• _Texto_:
::::::::
Na opinião de Nascimento, a liberdade de expressão dos meios de comunicação não pode ser usada de forma exagerada e sem critérios. “A Constituição Federal assegura o direito à liberdade das produções culturais nos seus diversos campos, um valor conquistado duramente na sociedade brasileira. Mas esse valor, para ser efetivado, deve estar conjugado com o respeito aos direitos fundamentais da pessoa humana”. Ele argumenta que estes abusos são graves, pois contribuem de forma decisiva para a manutenção de uma cultura homofóbica na sociedade brasileira. 

Segundo dados da pesquisa "Política, Direitos, Violência e Homossexualidade", realizada pelo Grupo Arco-íris, pela Universidade Estadual do Rio de Janeiro (UERJ) e pela Universidade Cândido Mendes, 64% dos entrevistados relataram já ter sofrido algum tipo de xingamento, humilhação, constrangimento e agressão por causa de sua identidade sexual. O problema não é só da violência psicológica, mas física. Dados do Grupo Gay da Bahia denunciam que, a cada dois dias, um homossexual é morto no Brasil. Para Andrea, é possível e necessário mudar este quadro. “Se a gente mostrar para as pessoas que dá para ser diferente, sem discriminar ninguém seja por cor, etnia, opção sexual ou por gênero, nós vamos crescer em direitos humanos e promover a prática fundamental para uma sociedade tolerante e democrática: respeito”.
::::::::
• _Seção de dados_:
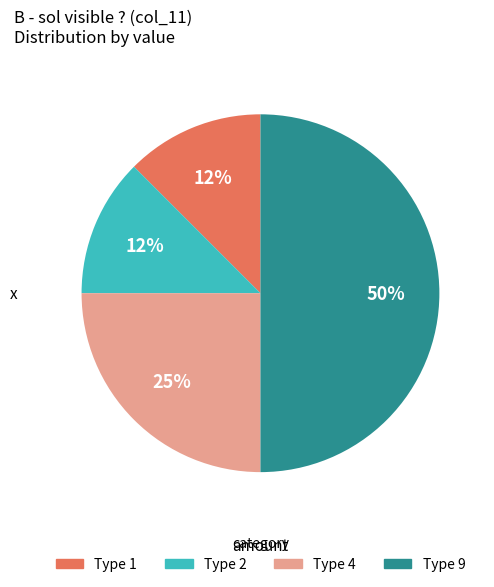

To the nearest percent, what is the average slice percentage?

25%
::::::::
• _Pedido_: Retome o texto sobre homofobia e liberdade de expressão logo depois da última frase dele.

• _Resposta escrita_:
HISTÓRICO
O questionamento das organizações GLBTT de Brasília contra programas humorísticos que veiculam quadros discriminatórios é mais um capítulo de um processo maior iniciado pela retirada do programa do apresentador João Kléber do ar, por parte da Rede TV!, no final do ano passado. O grupo empresarial também teve de pagar uma multa de R$ 400 mil ao Fundo de Direitos Difusos do Governo Federal e transmitiu, em rede aberta durante seis semanas, conteúdo produzido pelas entidades signatárias da ação. O programa “Direitos de Resposta” abordou a temática dos direitos humanos por uma hora diária, situando os obstáculos e avanços na realização dos mais diversos direitos, desde a segurança pública até a identidade sexual.

Segundo Michelle Prazeres, do Intervozes - Coletivo Brasil de Comunicação Social, uma das entidades que assinou a ação civil pública movida contra o "Tardes Quentes", o episódio ajudou a colocar na pauta a necessidade de uma ação mais pró-ativa da população para com os abusos da mídia.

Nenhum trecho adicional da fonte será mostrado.